Sir Jules Thorn (7 February 1899 - 12 December 1980) was the founder of Thorn Electrical Industries, one of the United Kingdom's largest electrical businesses.

==Career==
Born in Vienna to Jewish parents Leibisch Thorn and Teme Thorn (née Finkelstein), Julius (later known as Jules) Thorn was conscripted into the Austrian Army during World War I. After the War he studied at the Handelshochschule (Business School) in Vienna.

In 1923 Thorn moved to the United Kingdom as representative for Olso, an Austrian manufacturer of gas mantles. In 1926 Olso went bankrupt and Thorn chose to set up business on his own trading as the Electric Lamp Service Company.

In August 1932, Thorn acquired a controlling interest in Chorlton Metal Co. Limited, dealers of electric lamps and radio goods, based in Manchester. In October 1933, Thorn formed Lotus Radio (1933) Limited with Mr L. M. Glancy, a director of Chorlton Metal Co. Limited, acquiring certain assets of the original Lotus Company and to manufacture radio receivers.

By 1936 he merged the companies together, which became one of the largest electrical businesses in the country, Thorn Electrical Industries. He was knighted in 1964.

In 1970 Thorn retired from full-time involvement in the business to devote himself to his racehorses and his collection of Impressionist paintings. He was a successful racehorse owner and won the 2,000 Guineas Stakes at Newmarket with High Top in 1972. Only in 1976 did he retire as chairman of the business.

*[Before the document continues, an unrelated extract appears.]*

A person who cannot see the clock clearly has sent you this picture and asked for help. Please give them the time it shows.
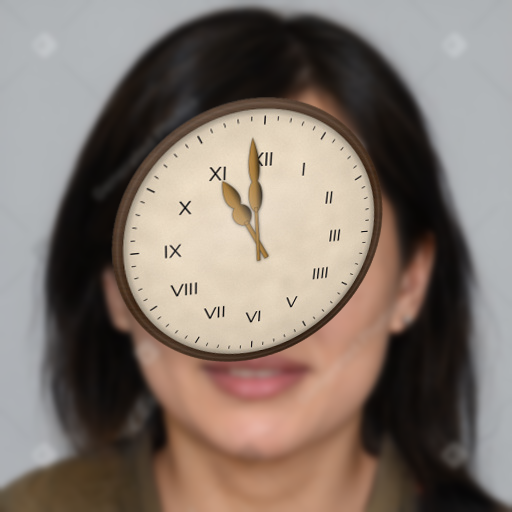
10:59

Thorn died in Westminster, London on 12 December 1980, not long after seeing his company's successful takeover of long-time rival EMI. His work and vision is continued through the Sir Jules Thorn Charitable Trust, chaired by his daughter Ann Rylands, who died in 2009.

==Family==
In 1928 he married Dorothy Olive Tanner and together they went on to have one son and one daughter. He married a second time, to Jean Norfolk, in 1971.